Well, that's my perspective without any type design experiance.

hrant's picture

> a soft bubble that can grow/shrink depending on size/tracking.

Or think of it as a fixed [repulsive] magnetic field, where the deeper you go into the "bubble" (more like "halo") the stronger the resistance.

hhp

gerald_giampa's picture

Nick,

This thread has drifted off topic, so I feel free to ask a question.

Nick Shinn's picture

Gerald,

Sorry, I don't know very much about 19th century typography, other than what I've deduced from looking at a few specimen books and popular magazines.

For the period you mention, I can suggest looking in the Penrose Annual, which began publishing c. 1895 and is full of technical printing information.

John Hudson's picture

1. find an optimal (soft) bubble, given the contrains and inititials;
2. optimal bubble defines basic spacing in that two bubbles sit touching each other; do I under you idea correctly?


Yes, this is correct. When my computing capabilities are back to normal (recovering from a hard drive crash at the moment), I'll try to find time to post some examples.

3. there are likely to be some conflicts, by nature, given constrained input, so a solution like kerning may still be needed;

Possibly, although I'm not sure that there actually would be conflicts. Kerning already presupposes that there is an ideal, non-contextual relationship between pairs of letters. What I'm talking about is a different method at arriving at that relationship. Since the desired relationship is determined by the shape of the letters themselves, I have trouble imagining conflicts in a spacing system that is also based on the shape of the letters. The trickiest thing I've come up with so far is trying to make bubbles that ideally space both uppercase-to-lowercase and uppercase-to-uppercase, but then most default spacing/kerning for uppercase-to-uppercase is already a tight compromise, and with appropiate postive tracking I don't think the bubble spacing for uppercase sequences such as AV would be disproportionately tight.

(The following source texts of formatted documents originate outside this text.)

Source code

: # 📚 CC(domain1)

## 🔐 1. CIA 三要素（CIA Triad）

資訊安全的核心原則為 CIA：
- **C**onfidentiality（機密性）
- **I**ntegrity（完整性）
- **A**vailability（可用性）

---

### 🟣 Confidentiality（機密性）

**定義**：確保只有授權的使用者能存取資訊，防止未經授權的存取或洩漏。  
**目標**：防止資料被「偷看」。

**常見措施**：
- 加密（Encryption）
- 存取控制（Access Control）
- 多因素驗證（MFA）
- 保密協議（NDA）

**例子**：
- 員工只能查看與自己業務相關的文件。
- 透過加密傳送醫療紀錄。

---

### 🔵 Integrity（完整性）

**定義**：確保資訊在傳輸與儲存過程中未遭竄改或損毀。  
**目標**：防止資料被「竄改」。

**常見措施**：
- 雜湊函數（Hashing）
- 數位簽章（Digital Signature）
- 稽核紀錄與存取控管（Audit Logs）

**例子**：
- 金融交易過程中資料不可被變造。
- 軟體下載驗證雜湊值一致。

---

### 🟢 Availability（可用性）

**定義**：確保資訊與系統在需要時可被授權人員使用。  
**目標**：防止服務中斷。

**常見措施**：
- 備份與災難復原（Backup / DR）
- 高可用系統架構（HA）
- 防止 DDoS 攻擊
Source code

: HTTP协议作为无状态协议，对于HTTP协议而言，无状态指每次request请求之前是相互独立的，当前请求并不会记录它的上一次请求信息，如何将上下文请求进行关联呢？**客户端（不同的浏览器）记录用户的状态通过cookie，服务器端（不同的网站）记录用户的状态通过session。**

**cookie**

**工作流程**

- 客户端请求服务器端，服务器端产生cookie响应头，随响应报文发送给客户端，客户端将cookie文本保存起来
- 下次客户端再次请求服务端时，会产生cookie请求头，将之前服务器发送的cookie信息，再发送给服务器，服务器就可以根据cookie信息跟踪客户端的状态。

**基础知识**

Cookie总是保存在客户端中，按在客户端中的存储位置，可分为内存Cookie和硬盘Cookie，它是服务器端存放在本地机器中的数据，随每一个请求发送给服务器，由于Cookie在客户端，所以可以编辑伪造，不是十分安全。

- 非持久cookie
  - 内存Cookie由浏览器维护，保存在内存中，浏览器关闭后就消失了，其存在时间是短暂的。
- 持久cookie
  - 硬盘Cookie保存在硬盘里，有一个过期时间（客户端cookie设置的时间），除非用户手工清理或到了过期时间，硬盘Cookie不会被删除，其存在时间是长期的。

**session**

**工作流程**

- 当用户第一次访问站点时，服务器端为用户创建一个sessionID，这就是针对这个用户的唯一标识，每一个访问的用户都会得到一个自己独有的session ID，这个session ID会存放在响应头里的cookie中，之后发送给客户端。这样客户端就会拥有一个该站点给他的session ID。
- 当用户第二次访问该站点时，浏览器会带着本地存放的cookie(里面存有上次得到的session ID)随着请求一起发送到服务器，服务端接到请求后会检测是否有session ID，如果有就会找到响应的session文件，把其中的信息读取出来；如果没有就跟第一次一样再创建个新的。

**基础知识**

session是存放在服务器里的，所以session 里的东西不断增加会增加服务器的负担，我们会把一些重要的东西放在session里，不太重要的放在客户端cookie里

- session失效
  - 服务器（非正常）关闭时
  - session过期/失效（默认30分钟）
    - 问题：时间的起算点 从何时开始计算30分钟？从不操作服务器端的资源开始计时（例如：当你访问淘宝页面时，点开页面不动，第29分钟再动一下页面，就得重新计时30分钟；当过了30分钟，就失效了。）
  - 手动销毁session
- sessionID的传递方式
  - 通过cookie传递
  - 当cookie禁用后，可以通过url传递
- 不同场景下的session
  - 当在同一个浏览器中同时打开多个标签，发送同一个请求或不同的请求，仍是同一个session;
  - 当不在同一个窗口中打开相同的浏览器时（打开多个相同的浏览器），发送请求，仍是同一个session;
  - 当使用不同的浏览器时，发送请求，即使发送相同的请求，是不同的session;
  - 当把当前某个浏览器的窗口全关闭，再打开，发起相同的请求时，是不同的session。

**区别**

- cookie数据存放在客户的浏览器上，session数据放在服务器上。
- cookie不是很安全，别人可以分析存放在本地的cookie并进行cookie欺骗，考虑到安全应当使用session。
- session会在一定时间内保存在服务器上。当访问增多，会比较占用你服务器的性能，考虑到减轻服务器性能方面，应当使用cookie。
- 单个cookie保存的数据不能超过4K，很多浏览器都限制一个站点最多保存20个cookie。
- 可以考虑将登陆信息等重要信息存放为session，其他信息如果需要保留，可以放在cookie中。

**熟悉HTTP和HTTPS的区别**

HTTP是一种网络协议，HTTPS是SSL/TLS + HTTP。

4. in any case, the result shall be transferable to rectangular box+kern paradigm.

Yes, this is a thought I had a few days ago when looking at Ross' latest tests. The bubble approach doesn't necessarily have to be implemented in layout applications in order to be useful: it could represent a device- and format-independent way to specify and store desired spacing, which could then be optimally converted to sidebearings and kerning pairs by font software, as appropriate to particular formats.

hrant's picture

> The bubble approach doesn't necessarily have to be implemented in layout applications

True - even just a Python script for FontLab would be great - and that's plausible.

hhp

as8's picture

Good afternoon
Mr. Gerald Giampa, Mr. John Hudson, Mr. Thomas Phinney,
Mr. Hrant Papazian, Mr. Nick Shinn, Mr. Gerald Lange
& the others partecipants to this

Nick Shinn's picture

Alessandro,

You don't require permission to quote from entries to this thread. But thanks for asking.

hrant's picture

Isn't that De Macchi's font Simona? I've only seen it one other place: an ATypI[-related] publication from some years ago.

> You don't require permission to quote from entries to this thread.

Or really any public discussion.

But yes, thank you! :-)

hhp

hrant's picture

Sorry, Simona is Downer & Patterson's.
De Macchi's is called Simon.

hhp

as8's picture

I said "brand new letter type," I ment for the mag.